Dataset entries
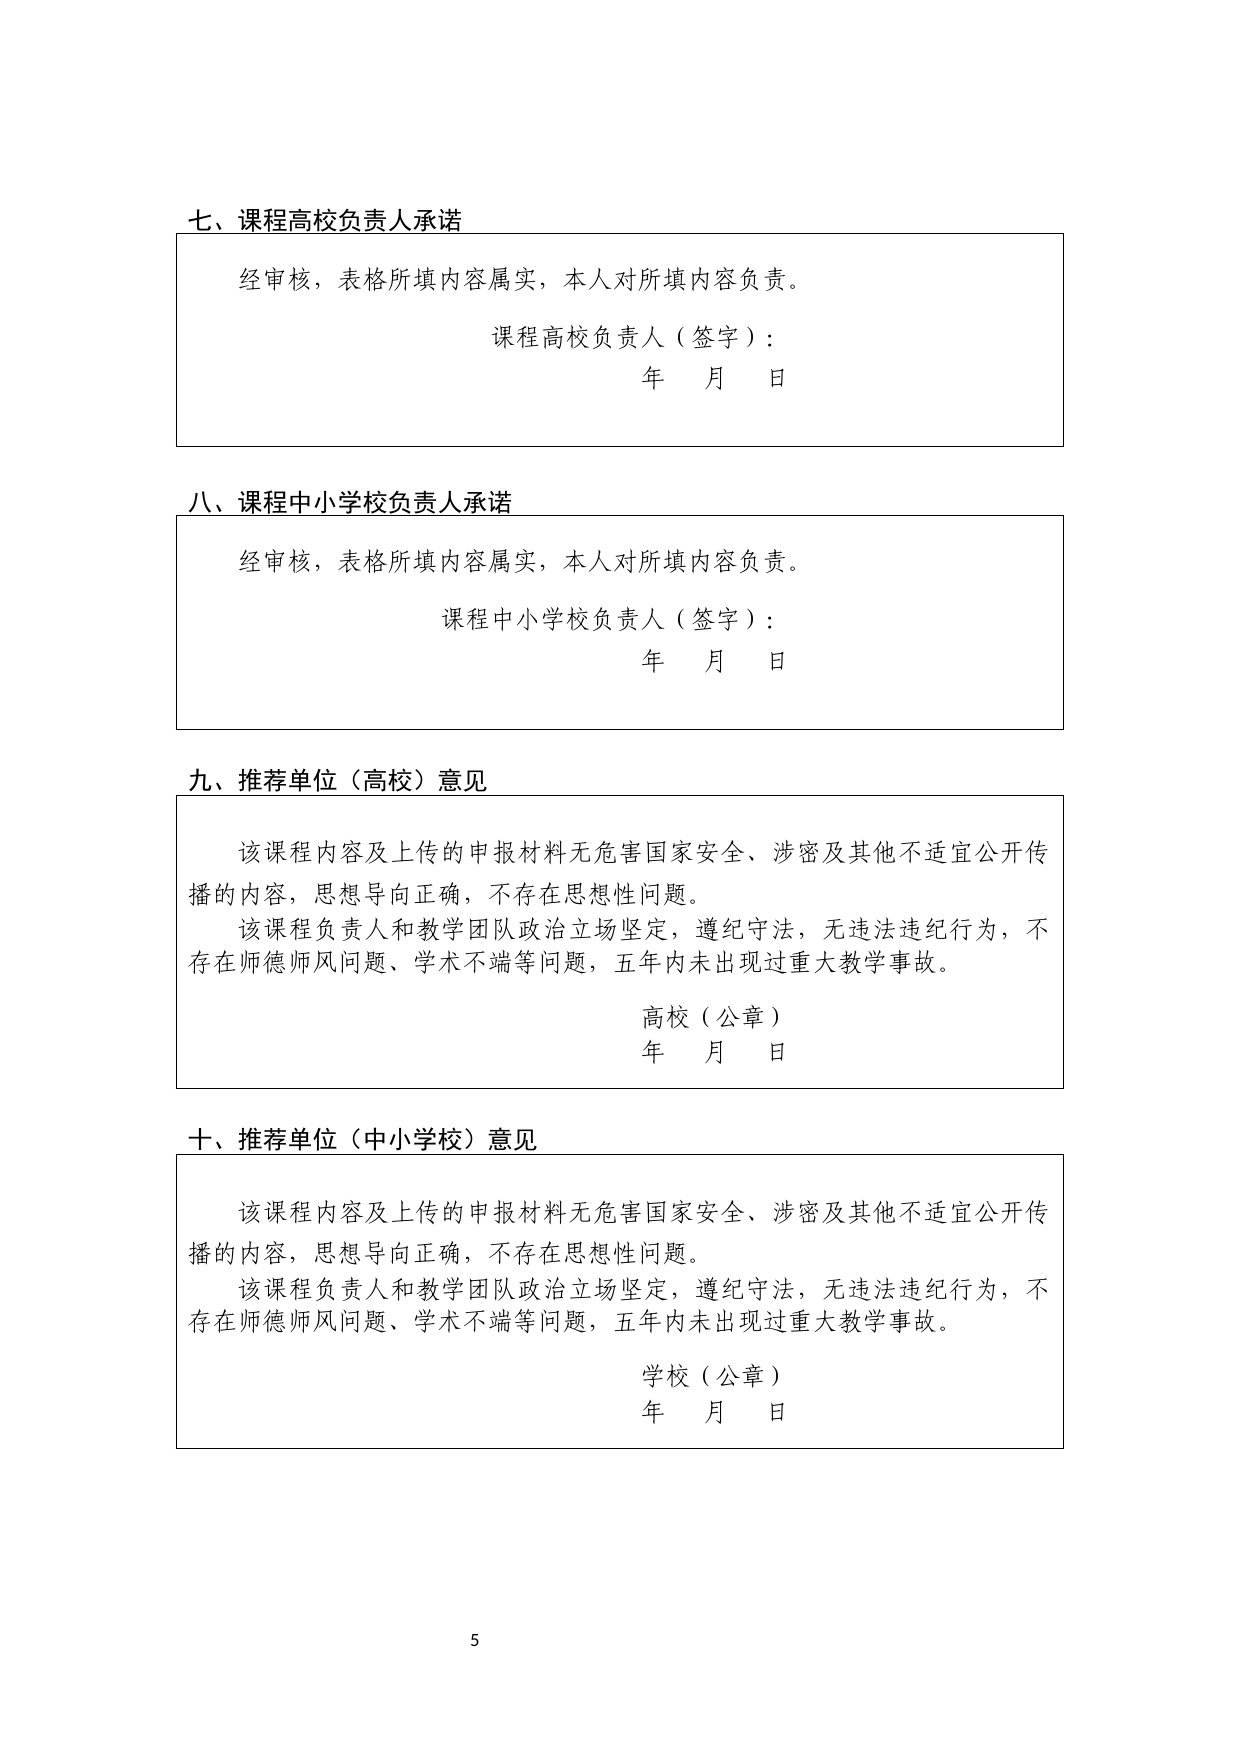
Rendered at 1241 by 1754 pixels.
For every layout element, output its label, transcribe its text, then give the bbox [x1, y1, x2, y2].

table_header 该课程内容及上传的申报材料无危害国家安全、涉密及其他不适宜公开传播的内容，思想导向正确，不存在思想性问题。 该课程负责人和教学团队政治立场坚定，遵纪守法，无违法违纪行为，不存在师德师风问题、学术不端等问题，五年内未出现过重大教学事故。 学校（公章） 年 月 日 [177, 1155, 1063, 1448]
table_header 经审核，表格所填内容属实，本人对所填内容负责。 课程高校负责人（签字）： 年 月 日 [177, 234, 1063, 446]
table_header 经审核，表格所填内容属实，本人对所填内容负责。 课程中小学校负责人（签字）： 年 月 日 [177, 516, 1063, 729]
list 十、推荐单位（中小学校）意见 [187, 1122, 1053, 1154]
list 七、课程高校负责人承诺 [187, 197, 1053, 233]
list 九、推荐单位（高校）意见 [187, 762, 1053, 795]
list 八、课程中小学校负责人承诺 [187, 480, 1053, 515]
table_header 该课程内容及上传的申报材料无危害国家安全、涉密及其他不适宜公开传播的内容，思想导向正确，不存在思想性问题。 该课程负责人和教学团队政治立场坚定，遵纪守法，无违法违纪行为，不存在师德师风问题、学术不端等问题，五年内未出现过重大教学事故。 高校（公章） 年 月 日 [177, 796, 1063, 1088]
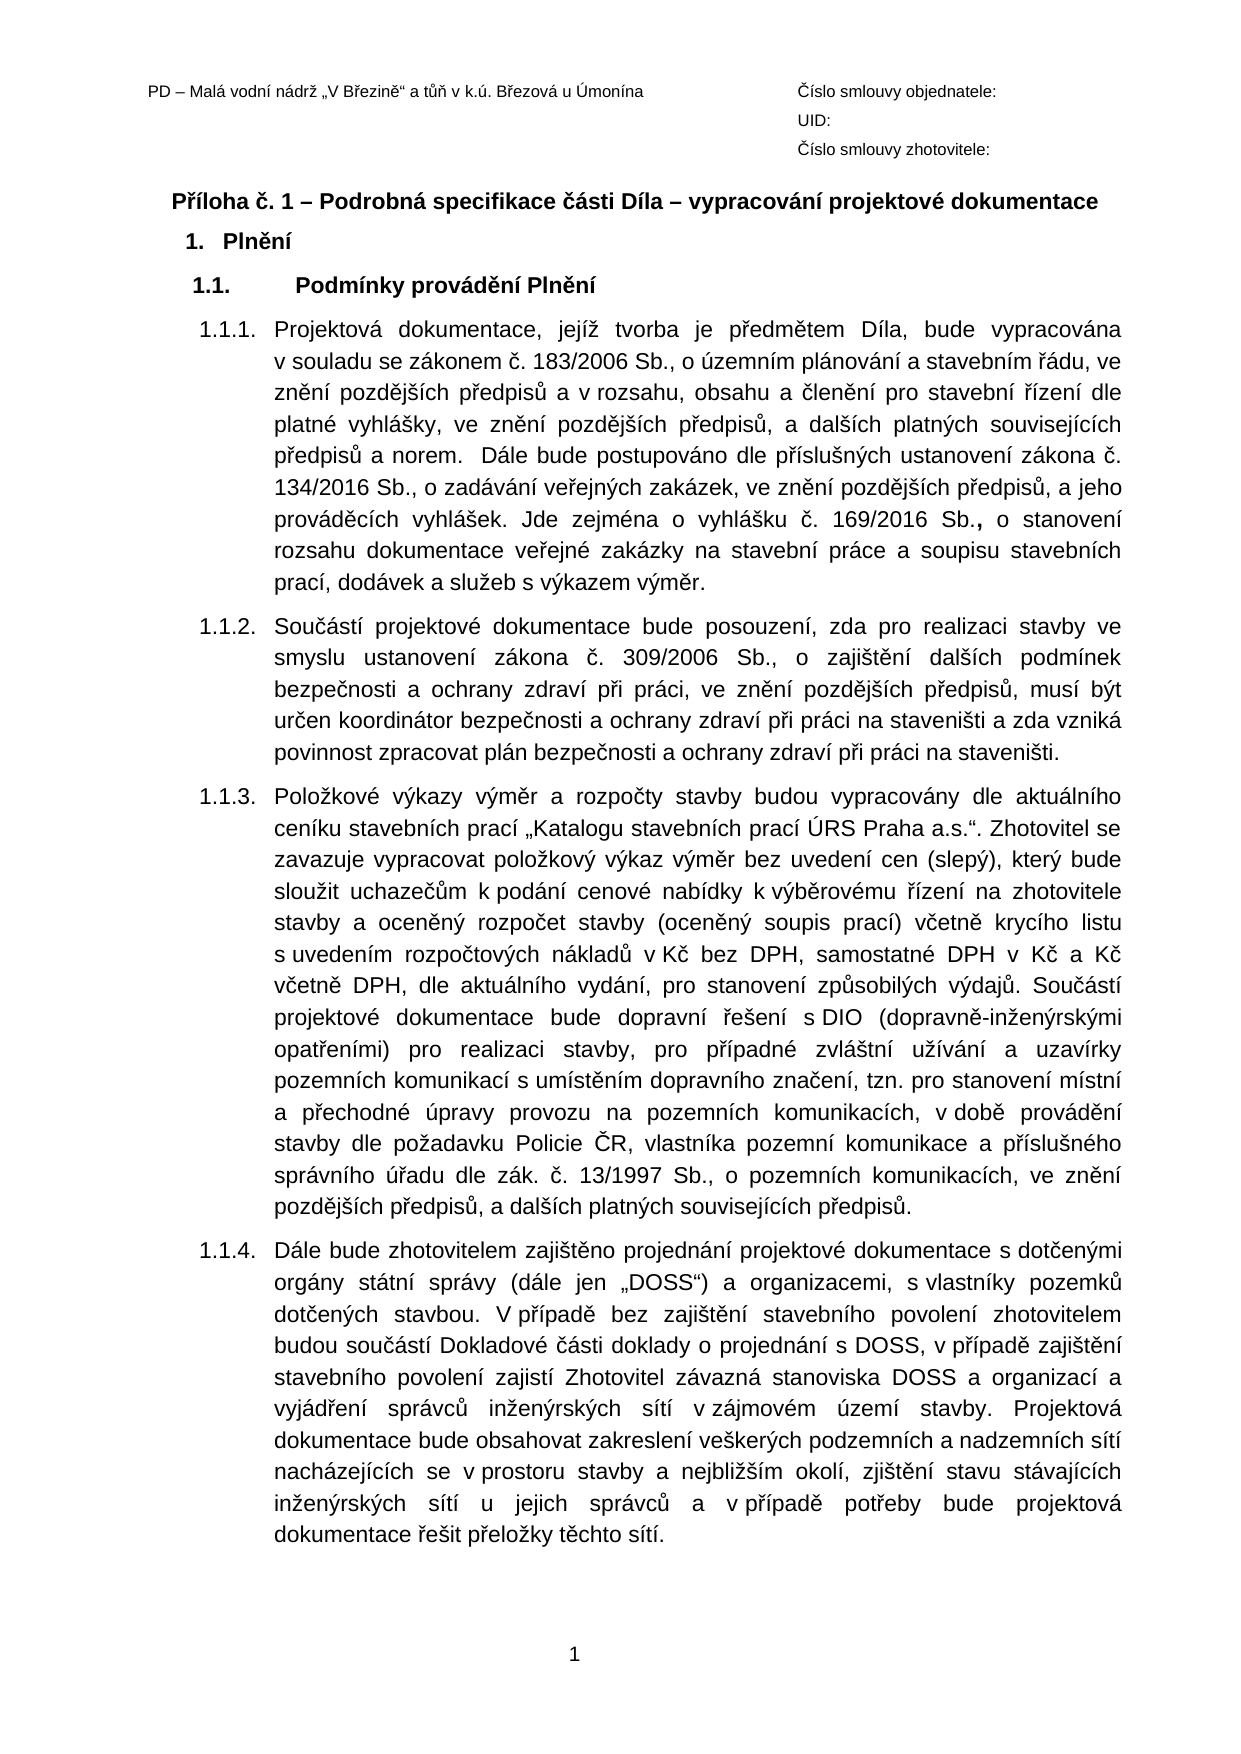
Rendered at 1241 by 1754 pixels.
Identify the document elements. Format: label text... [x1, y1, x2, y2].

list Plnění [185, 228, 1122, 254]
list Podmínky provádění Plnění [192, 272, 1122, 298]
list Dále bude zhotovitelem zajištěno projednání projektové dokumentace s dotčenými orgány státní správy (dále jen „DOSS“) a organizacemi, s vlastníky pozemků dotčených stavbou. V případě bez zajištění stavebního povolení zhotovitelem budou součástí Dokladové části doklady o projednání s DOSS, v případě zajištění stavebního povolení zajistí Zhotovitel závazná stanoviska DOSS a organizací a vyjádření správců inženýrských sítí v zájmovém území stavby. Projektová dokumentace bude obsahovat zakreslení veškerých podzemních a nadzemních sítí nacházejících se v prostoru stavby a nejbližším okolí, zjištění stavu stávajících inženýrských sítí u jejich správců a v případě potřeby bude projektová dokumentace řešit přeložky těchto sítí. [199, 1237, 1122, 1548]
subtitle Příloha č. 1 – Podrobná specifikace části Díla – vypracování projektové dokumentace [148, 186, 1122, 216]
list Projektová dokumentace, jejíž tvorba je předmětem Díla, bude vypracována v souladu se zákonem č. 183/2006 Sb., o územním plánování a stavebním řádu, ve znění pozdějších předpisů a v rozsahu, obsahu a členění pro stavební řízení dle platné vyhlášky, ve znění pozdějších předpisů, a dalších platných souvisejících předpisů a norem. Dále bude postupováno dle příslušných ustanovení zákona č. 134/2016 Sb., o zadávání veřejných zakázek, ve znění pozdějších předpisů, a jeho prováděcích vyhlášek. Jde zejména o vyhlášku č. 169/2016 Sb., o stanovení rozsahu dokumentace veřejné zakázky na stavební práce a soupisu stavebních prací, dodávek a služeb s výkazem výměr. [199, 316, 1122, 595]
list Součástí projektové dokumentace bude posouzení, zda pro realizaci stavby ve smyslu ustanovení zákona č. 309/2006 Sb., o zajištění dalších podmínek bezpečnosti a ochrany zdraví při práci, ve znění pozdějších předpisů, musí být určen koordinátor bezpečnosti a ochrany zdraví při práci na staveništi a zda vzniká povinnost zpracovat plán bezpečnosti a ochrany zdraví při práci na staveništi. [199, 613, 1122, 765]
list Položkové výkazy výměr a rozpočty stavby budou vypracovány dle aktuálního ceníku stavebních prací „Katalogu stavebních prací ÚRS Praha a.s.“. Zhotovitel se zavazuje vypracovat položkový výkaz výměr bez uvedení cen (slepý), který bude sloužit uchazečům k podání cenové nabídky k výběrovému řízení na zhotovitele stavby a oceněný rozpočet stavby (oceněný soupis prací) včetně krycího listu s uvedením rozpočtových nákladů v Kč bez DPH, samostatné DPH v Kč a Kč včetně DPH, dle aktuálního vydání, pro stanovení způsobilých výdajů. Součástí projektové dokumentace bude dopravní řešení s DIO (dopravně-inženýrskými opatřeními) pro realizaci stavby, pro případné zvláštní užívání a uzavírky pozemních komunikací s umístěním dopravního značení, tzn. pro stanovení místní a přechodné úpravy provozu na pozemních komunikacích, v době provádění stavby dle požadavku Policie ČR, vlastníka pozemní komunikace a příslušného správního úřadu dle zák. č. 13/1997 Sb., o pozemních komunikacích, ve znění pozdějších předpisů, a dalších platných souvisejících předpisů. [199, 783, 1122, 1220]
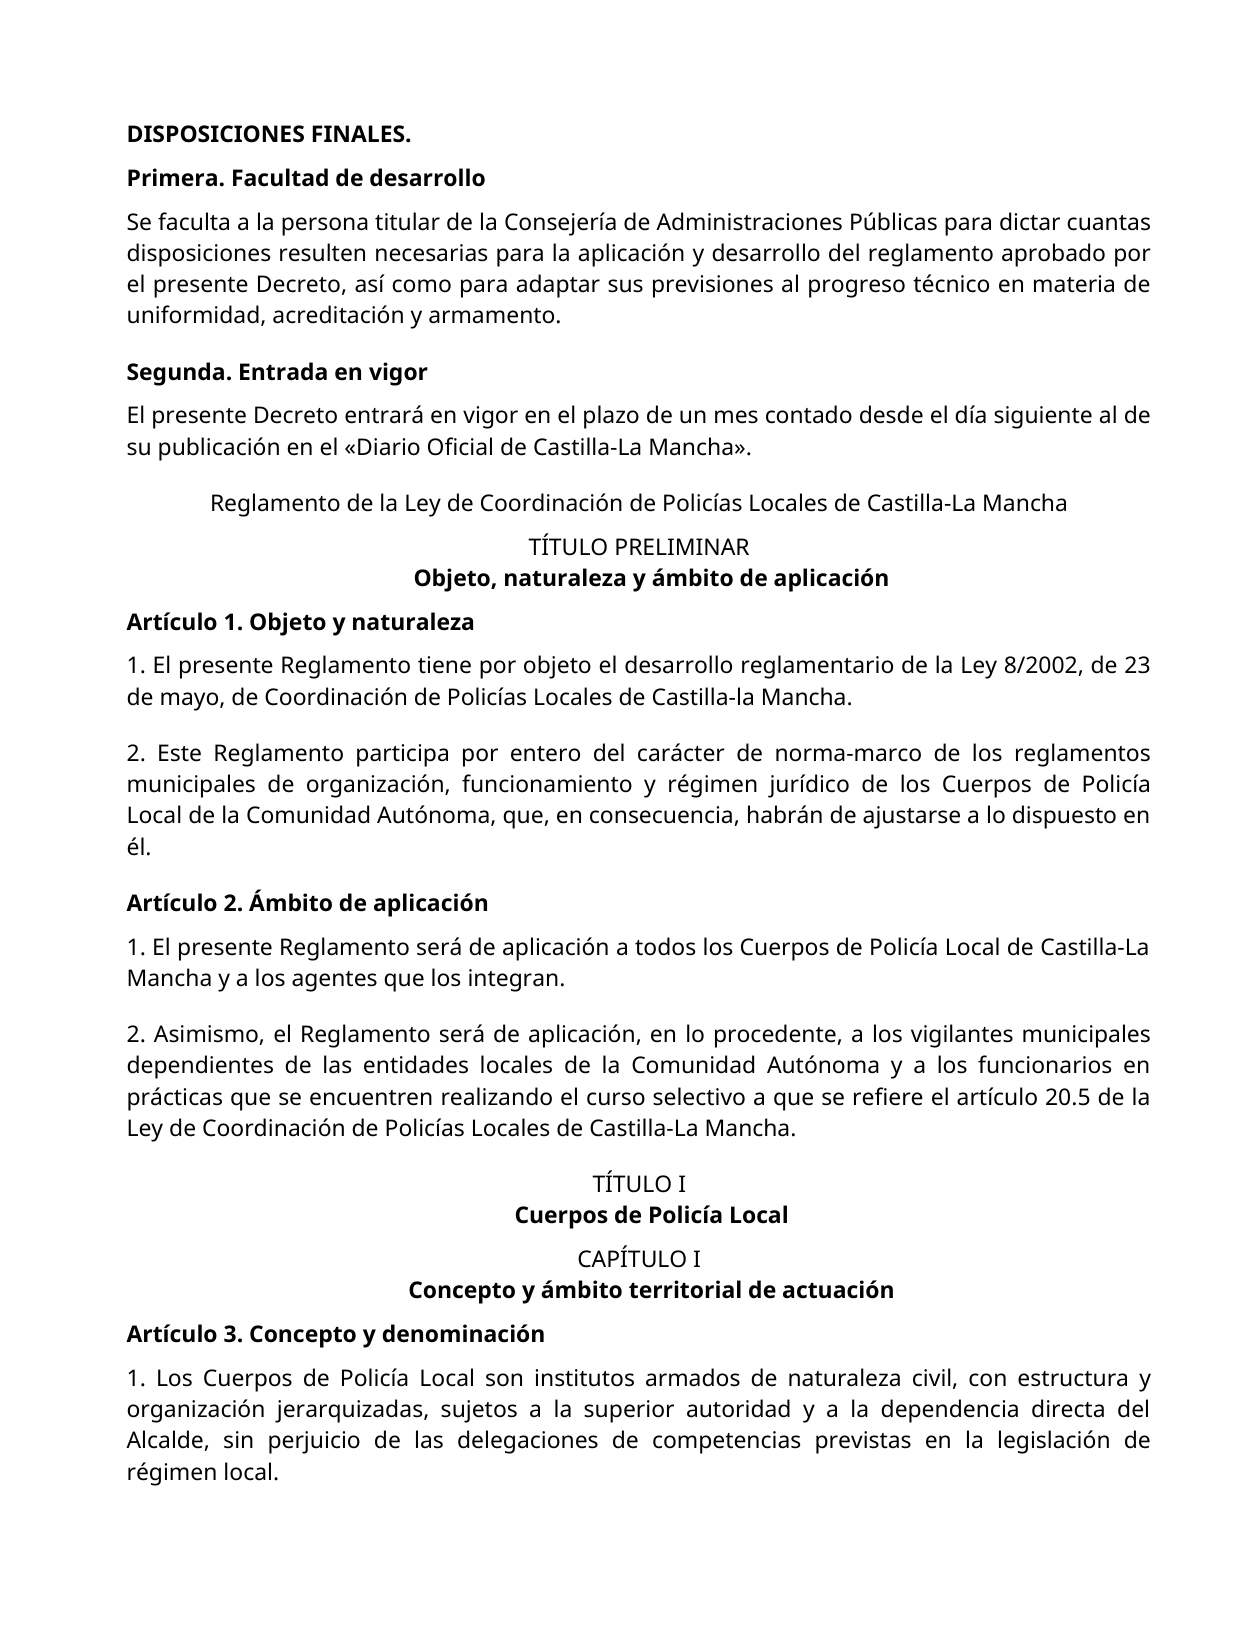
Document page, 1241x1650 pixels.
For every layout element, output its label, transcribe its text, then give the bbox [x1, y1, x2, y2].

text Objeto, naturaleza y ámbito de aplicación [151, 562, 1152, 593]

**Prompt:** Nothing but the lines from the line containing "Document page, 1241x1650 pixels." through the final line of the entries should appear in your answer, copied exactly.

**Response:**
Document page, 1241x1650 pixels.
For every layout element, output its label, transcribe its text, then give the bbox [x1, y1, x2, y2].

text Objeto, naturaleza y ámbito de aplicación [151, 562, 1152, 593]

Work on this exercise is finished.